If you want to use `tweepy` to collect data from the Twitter `Streaming API`, you need to set up a `StreamListener`. If you want to learn more about this, you can read the [corresponding section of the `tweepy` documentation](http://docs.tweepy.org/en/latest/streaming_how_to.html). The `MyStreamListener` defined in the cell below will collect data from the `STREAM API` for 10 seconds and append new tweet data to a file called `tweepy_stream.csv`, which is stored in the `data` folder.

In [None]:
SEP = ';'
csv = open('data/tweepy_stream.csv', 'a', encoding='utf-8')
csv.write('Date' + SEP + 'Tweet' + SEP + 'Number of Followers' + SEP + 'Follows' + SEP + 'Handle' + '\n')

class MyStreamListener(tweepy.StreamListener):
    def __init__(self, time_limit=10): # you can set the default timeout for this StreamListener here (in seconds)
        self.start_time = time.time()
        self.limit = time_limit
        super(MyStreamListener, self).__init__()

    def on_status(self, status):
        if (time.time() - self.start_time) < self.limit:
            if hasattr(status, 'retweeted_status'):
                try:
                    tweet = status.retweeted_status.extended_tweet["full_text"]
                except:
                    tweet = status.retweeted_status.text
            else:
                try:
                    tweet = status.extended_tweet["full_text"]
                except AttributeError:
                    tweet = status.text
        
            date = status.created_at.strftime("%Y-%m-%d-%H:%M:%S")
            follower = str(status.user.followers_count)
            friend = str(status.user.friends_count)
            name = status.user.screen_name
        
            csv.write(date + SEP + tweet.strip().replace("\n","").replace('\r','').replace(';',',') + SEP + follower + SEP + friend + SEP + name + '\n')
            return True
        else:
            csv.close()
            return False

When you run the two following cells, you will start to stream all tweets mentioning "COVID-19" or "Corona" for 10 seconds.

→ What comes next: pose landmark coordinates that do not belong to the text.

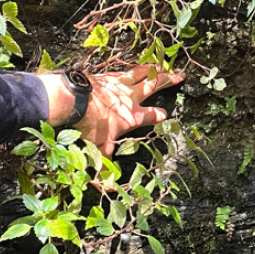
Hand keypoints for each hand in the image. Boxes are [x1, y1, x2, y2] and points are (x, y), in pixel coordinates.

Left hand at [42, 65, 183, 154]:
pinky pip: (125, 69)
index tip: (166, 114)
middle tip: (180, 75)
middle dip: (169, 81)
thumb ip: (106, 164)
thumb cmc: (89, 125)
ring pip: (142, 73)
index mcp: (133, 116)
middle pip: (154, 86)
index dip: (160, 115)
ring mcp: (120, 84)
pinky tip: (133, 65)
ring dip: (154, 69)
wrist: (73, 101)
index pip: (153, 115)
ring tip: (163, 65)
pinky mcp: (108, 75)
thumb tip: (109, 188)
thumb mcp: (99, 148)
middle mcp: (131, 97)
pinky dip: (133, 67)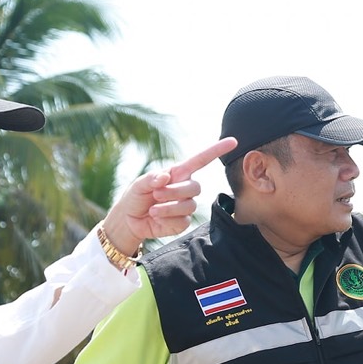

If you change the time limit and want to manually stop the data collection, you need to interrupt the `Python` kernel in this notebook. You can do so by clicking the square stop button in the notebook menu on top or by pressing the i-key on your keyboard twice.

In [None]:
myStreamListener = MyStreamListener()
myStream = tweepy.Stream(auth = api.auth, listener=myStreamListener) # to change the duration of the collection, you can add the argument time_limit = value_in_seconds here

In [None]:
myStream.filter(track=['COVID-19', 'Corona'])

You can check the results by opening the [tweepy_stream.csv](./data/tweepy_stream.csv) file.

You can also stream tweets by specific users. To do this you need to provide an array of IDs to the `follow` parameter: `mystream.filter(follow=accounts)`.